Danson makes inspirational move
The movie helped spark the actor's own fondness for chess.
LOS ANGELES (AP) -- "Knights of the South Bronx," an A & amp;E movie premiering Tuesday at 8 p.m., is based on a true-life tale about how a teacher uses chess to inspire inner-city kids.
Its star, Ted Danson, found himself inspired as well.
His love of the game, long dormant, was rekindled, he says, and his skills definitely enhanced.
"It takes the computer a lot longer to beat me than it did!" exclaims the actor, who had played the board game as a kid, but rarely since.
Even more so, he adds, he was moved greatly by the real tale of the film's inspiration, chess expert David MacEnulty, who taught the intricate board game to Bronx elementary school children, nurturing them to success in national competitions.
Executive producer Diane Nabatoff approached Danson by sending him a video of a TV news piece about MacEnulty, and the actor recalls that he and his wife, actress Mary Steenburgen, were "in tears" after watching it.
In a recent chat, Danson, sitting in the garden of his Brentwood home, praised MacEnulty as a "true hero ... an amazing man, so passionate, so dedicated."
The A & amp;E movie does take some dramatic license with MacEnulty's story, but he says he accepts that because what really matters is that the film is true in the way it depicts the lessons the kids learned through the challenges of chess.
"You don't get ahead by getting it over on people. You get ahead by being better than they are at something, and the only way you are going to do that is if you work harder than the other people. And that's the message of the movie," MacEnulty says.

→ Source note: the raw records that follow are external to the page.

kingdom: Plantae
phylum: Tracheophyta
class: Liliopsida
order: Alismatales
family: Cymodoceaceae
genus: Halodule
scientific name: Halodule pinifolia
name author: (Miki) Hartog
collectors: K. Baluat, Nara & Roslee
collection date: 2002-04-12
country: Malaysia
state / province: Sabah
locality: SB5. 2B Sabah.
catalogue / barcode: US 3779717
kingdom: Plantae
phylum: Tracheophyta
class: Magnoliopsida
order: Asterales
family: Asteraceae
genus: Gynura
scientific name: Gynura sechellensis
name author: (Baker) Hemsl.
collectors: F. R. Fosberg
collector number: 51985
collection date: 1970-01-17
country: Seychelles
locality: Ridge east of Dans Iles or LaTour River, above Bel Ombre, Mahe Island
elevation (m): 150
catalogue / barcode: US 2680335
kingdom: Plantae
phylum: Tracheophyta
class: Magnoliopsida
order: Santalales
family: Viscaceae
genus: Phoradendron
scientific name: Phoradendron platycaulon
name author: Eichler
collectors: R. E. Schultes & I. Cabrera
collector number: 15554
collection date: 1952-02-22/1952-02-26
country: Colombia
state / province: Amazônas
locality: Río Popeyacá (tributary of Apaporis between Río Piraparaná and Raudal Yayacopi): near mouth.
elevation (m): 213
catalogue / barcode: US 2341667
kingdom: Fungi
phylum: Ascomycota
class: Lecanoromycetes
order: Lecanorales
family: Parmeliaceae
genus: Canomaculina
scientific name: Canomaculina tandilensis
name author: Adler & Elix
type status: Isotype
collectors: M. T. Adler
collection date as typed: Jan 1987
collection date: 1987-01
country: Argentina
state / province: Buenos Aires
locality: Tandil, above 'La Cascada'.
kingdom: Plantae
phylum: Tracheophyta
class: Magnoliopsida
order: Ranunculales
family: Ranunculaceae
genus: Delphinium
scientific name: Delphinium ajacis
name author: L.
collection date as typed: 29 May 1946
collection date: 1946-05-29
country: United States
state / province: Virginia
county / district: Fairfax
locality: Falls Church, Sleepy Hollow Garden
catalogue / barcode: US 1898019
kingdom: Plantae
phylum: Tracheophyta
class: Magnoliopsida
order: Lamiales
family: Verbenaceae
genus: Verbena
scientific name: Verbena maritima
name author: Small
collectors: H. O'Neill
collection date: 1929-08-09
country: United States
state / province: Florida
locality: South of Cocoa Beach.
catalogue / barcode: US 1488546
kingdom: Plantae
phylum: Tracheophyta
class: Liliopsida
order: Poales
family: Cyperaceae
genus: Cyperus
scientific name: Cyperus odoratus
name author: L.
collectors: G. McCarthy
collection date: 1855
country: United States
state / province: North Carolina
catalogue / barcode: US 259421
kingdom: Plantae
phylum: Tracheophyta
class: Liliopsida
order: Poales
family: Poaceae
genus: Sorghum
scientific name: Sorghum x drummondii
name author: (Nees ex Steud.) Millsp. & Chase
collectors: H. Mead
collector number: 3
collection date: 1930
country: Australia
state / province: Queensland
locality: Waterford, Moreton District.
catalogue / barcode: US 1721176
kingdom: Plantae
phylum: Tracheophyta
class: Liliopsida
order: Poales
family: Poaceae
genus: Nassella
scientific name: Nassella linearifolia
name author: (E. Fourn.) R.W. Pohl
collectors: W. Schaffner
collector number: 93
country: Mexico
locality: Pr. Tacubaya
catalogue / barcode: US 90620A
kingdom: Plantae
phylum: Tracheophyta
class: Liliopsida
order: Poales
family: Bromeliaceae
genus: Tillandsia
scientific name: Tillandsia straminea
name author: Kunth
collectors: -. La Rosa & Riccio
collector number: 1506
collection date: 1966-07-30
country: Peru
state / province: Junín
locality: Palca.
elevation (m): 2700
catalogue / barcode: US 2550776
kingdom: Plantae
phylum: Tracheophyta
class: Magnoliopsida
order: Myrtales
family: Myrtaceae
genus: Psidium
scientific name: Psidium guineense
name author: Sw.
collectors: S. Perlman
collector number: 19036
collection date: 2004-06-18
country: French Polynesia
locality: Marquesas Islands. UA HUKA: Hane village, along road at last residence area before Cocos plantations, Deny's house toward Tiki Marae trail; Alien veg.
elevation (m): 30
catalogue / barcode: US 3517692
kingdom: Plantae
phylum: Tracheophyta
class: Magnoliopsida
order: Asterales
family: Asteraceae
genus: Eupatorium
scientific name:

On the film's Toronto location, Danson watched MacEnulty, who has written several chess books and created software programs for the U.S. Chess Federation, teaching the young actors the basics of the game.
"There were six or so kids from 5- to 10- or 11-years-old who were just nonstop, all over him, all over the chess pieces, squabbling. I was horrified, 'Oh, my god, is this what I'm going to be doing everyday?' But what David said to me, and what I saw, was 60 [percent], 70 percent of his energy was to capture their attention and the rest was put into the chess teaching."
Danson went on to apply that technique himself in working with his young co-stars. "As soon as you offer them something that is really interesting and when the communication is, 'You matter, I care about you, you can do this,' you can keep them focused."
Delia Fine, vice president of film, drama and music for A & amp;E, says that while watching Danson on the set she realized he was doing double-duty -- "wrangling the kids, and mentoring and tutoring them in their jobs," while giving his own performance.
"He had such a wonderful way of keeping them focused. When things would start to break down, he just seemed able to reel them back in in such a nice way, in a supportive way ... It was very, very impressive."
Contest for teachers
A & amp;E, in collaboration with Food for Thought Software, has created a "Think Like a King" contest for teachers in hopes of encouraging interest in chess as a tool to enhance learning skills. Winners get free chess-teaching software for their schools.
"Not everyone can play sports," says Danson. "Sports got me through high school, made me feel like there was a reason for living. Music can do that for some kids, but not everybody is into music or is a jock. Chess is an amazingly cheap way to capture a child's imagination and expand their brain ... there's a quiet confidence that comes from a kid learning how to play chess."
The actor says a couple of lines from the movie struck him as being particularly telling: "Playing chess is like taking your mind to the gym," and, "If you can win a game of chess, no one can ever call you stupid."
Most famous as the womanizing bartender Sam Malone on NBC's 1982-93 Emmy-winning sitcom "Cheers," Danson, 57, also starred in the sitcom "Becker," which ended last year after a six-year run on CBS.
He would have liked to continue playing the curmudgeonly doctor because "it was fun" and he enjoys the sitcom format. But, he reasons, "I don't think you can get involved in why things go off the air. It would make you nuts."